Oltre le cose, ci sono i sogni. «Sono molto legata anche a un altro mondo che fin da piccola ha occupato uno spazio importante nella mia vita, quello dei sogni. Nel sonno vedo e vivo momenti particolari, che mi hanno sempre “parlato” e guidato. Anche perciò mi sono avvicinata allo sciamanesimo. In virtù delle ricerche che ho condotto intorno a questa materia ho viaggiato molto, in Mongolia, Birmania, Cuba, e ho studiato, affascinata dal principio animista alla base di tante culture antiche e moderne nel mondo».

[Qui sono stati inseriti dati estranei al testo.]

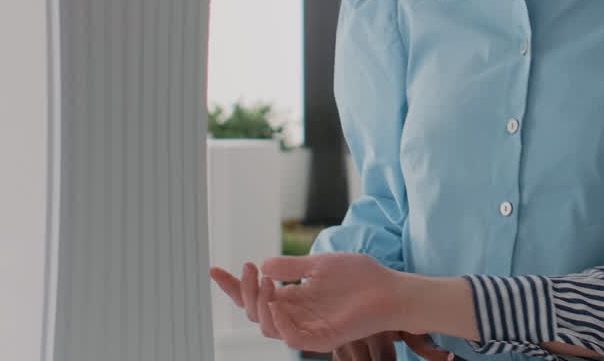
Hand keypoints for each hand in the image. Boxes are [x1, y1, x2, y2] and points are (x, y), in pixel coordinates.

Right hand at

Alle geografie variabili del mondo interiore di Nicole, corrispondono geografie oggettive fatte di contatti concreti. Decisiva la collaborazione con una galleria in particolare, che la coinvolge attivamente: la Vgo Associates di Grasse, patria storica del profumo, una galleria di «collectible design», specializzata in design di interni ed esterni, incubatore di talenti emergenti specializzati nella produzione di «sculture funzionali».

In questo periodo vive fra Firenze e Marrakesh «dove sto realizzando delle nuove collezioni di oggetti per il mio brand Niva design.

Poi, da cosa nasce cosa. E' proprio qui che a giugno abbiamo prodotto e girato il videoclip della canzone “Calliope, pace alla luce del sole” di Dolcenera. Mi piace molto ampliare le collaborazioni. Per questo disco sono riuscita a organizzare una produzione tutta al femminile, con un team di sole donne del posto: un esempio concreto di come le differenze di religione, cultura, razza, provenienza geografica diventino insignificanti se si lavora intorno a un progetto valido. Questo lo era particolarmente anche perché si parla di spiritualità, di pace, di amore per la natura, la bellezza, l'unità tra le persone».

Sperimentatrice di tante arti, Nicole ha anche la passione per la scrittura. Ogni settimana firma un articolo sul magazine - versione online - WeWealth in cui dialoga con artisti e designer di tutto il mondo. Il più recente quello - interessantissimo - su Hassan Hajiaj, «l’Andy Warhol di Marrakech»: «Compaiono nella sezione “Pleasure Assets”, rubrica settimanale tra arte e design. Questa esperienza mi permette di entrare in contatto con personaggi diversi e variegati, stabilire contatti e farli conoscere e di conoscerli. Un'esperienza entusiasmante».